What I just said sounds like an irrational statement, but let me explain. Adding perlite or other large particles to fine particles like peat/compost/coir/used soil doesn't improve the drainage characteristics of a soil or the height of the perched water table (PWT). To visualize this, think of how well a pot full of BBs would drain, then think of how poorly a pot full of pudding would drain. Even mixing the pudding and BBs together 1:1 in a separate pot yields a mix that retains the drainage characteristics and PWT height of the pudding. It's only after the BBs become the largest fraction of the mix (60-75%) that drainage & PWT height begins to improve.
You cannot add coarse material, and certainly not fine material, to used soil or the other ingredients I listed and expect improve drainage or to reduce the ht of the PWT. Use the same example as above & replace the pudding with play sand or peat moss - same results. The benefit in adding perlite to heavy soils doesn't come from the fact that they drain better. The fine peat or pudding particles simply 'fill in' around the perlite, so drainage & the ht of the PWT remains the same. All perlite does in heavy soils is occupy space that would otherwise be full of water. Perlite simply reduces the amount of water a soil is capable of holding because it is not internally porous. IOW - all it does is take up space.
If you want to profit from a soil that offers superior drainage and aeration, you need to build it into the soil from the start, by ensuring that the soil is primarily comprised of particles much larger than those in peat/compost/coir, which is why the recipes I offer as suggested starting points all direct readers to START with the foremost fraction of the soil being large particles, to ensure excellent aeration. From there, if you choose, you can add an appropriate volume of finer particles to increase water retention. You do not have that option with a soil that is already extremely water-retentive right out of the bag.

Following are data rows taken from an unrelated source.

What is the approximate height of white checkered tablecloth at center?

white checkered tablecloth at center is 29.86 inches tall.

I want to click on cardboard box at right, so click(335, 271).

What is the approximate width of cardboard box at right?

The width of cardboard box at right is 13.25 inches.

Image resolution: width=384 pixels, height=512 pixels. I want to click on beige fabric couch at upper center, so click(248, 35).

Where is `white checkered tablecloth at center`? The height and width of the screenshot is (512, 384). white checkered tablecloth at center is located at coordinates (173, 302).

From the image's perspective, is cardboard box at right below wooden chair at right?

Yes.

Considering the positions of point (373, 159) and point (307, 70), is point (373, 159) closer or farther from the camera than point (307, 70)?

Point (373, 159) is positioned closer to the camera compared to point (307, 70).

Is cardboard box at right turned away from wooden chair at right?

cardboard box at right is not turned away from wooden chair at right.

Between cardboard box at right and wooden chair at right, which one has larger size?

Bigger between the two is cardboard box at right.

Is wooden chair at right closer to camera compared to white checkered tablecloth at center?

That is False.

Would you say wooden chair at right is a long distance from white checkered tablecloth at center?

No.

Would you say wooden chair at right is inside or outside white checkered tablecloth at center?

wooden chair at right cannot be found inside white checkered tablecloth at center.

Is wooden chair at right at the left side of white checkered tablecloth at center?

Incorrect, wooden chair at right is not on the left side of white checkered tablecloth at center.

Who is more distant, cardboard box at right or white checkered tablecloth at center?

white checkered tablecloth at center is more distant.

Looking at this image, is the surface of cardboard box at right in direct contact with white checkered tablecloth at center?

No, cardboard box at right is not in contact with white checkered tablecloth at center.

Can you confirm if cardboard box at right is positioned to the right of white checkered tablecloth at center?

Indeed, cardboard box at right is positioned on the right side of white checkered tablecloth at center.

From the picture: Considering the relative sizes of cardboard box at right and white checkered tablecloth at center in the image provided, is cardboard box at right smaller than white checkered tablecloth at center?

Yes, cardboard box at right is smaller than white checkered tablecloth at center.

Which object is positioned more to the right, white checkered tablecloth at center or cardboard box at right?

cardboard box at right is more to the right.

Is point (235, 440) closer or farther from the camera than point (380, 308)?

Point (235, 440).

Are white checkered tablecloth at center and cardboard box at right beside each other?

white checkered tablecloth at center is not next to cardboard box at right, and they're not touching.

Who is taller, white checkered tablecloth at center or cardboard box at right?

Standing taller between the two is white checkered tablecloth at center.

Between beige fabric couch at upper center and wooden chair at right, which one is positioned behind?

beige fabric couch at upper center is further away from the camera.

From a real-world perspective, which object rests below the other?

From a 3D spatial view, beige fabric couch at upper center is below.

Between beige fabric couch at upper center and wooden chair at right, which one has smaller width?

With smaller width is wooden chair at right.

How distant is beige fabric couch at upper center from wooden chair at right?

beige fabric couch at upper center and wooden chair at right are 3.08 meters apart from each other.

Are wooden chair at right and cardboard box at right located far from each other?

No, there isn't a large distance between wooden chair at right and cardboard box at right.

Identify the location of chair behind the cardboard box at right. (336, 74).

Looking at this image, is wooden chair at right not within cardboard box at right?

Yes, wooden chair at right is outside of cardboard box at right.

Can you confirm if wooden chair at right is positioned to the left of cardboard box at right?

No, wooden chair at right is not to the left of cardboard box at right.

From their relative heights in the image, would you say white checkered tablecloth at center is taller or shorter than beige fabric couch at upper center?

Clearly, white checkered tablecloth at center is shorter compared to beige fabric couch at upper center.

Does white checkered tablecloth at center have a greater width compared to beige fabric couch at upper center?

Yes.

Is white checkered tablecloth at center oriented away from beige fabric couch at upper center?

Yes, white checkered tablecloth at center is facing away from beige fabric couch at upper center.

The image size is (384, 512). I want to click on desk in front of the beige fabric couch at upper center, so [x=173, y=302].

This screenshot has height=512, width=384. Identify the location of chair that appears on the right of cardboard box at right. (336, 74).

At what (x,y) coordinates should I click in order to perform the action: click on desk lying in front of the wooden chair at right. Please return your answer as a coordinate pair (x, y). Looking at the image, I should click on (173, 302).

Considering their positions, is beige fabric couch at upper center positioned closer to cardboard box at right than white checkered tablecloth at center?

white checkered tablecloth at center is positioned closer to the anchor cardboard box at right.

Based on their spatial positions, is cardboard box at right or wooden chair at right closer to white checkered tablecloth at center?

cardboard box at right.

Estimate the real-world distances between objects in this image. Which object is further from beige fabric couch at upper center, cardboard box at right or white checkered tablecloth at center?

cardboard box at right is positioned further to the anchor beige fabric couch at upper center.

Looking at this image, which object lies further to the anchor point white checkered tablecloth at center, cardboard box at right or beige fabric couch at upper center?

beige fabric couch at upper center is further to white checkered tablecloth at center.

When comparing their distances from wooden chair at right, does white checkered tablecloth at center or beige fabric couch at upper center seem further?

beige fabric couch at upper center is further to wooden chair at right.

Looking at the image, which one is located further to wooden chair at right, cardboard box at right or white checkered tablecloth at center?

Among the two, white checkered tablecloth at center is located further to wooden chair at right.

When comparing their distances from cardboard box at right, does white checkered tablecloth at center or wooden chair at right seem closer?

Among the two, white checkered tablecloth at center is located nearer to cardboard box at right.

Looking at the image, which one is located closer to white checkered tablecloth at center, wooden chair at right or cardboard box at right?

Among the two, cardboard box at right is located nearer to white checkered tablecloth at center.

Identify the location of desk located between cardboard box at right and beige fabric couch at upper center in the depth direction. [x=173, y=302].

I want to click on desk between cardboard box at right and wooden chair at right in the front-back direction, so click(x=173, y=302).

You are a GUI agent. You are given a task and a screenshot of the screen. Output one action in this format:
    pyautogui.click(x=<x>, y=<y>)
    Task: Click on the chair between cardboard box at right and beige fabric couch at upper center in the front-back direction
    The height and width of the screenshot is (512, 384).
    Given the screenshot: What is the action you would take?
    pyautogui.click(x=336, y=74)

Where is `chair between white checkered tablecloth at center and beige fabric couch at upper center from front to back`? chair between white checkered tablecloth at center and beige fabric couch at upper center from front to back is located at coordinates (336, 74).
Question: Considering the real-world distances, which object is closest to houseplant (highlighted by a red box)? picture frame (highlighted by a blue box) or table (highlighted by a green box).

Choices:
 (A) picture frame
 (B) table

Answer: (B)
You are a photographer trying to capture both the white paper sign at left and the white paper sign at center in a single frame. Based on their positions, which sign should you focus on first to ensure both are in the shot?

I said all that so I can say that water doesn't behave in containers like it does in the ground, so those paying close attention to the structure of their container soils are going to be a leg up on those trying to build a soil that feeds the plants and the 'micro-herd'. None of that is necessary, and in fact, I find it counterproductive to introduce soil amendments that produce explosions of soil biota in containers; after all, these organisms feed on soil particles and collapse the soil, destroying the aeration that is so valuable in container soils.
I'd never say you can't make heavy soils work if you work at it, but I will say that they offer reduced potential for plants to grow to their own genetic potential within the limits of other cultural influences. They also ensure a much narrower margin for grower error in the areas of fertilizing and watering.
Quoting:SURELY, between all these resources I should be able to recycle-refresh-renew this soil mix.
MrDonald, I share your wish to utilize used soil mix--I hate the throw stuff out! But Tapla's advice is too good to ignore. Creating new mix for your container plants is really the best thing.
I take my used mix--from containers, Earth Boxes, etc., --and after emptying them out and breaking up the lumps, I scatter the mix over my garden beds in the fall. I cover this will a thick layer of shredded leaves and leave the beds until spring. By then the earthworms do their part and the old soil seems to be renewed.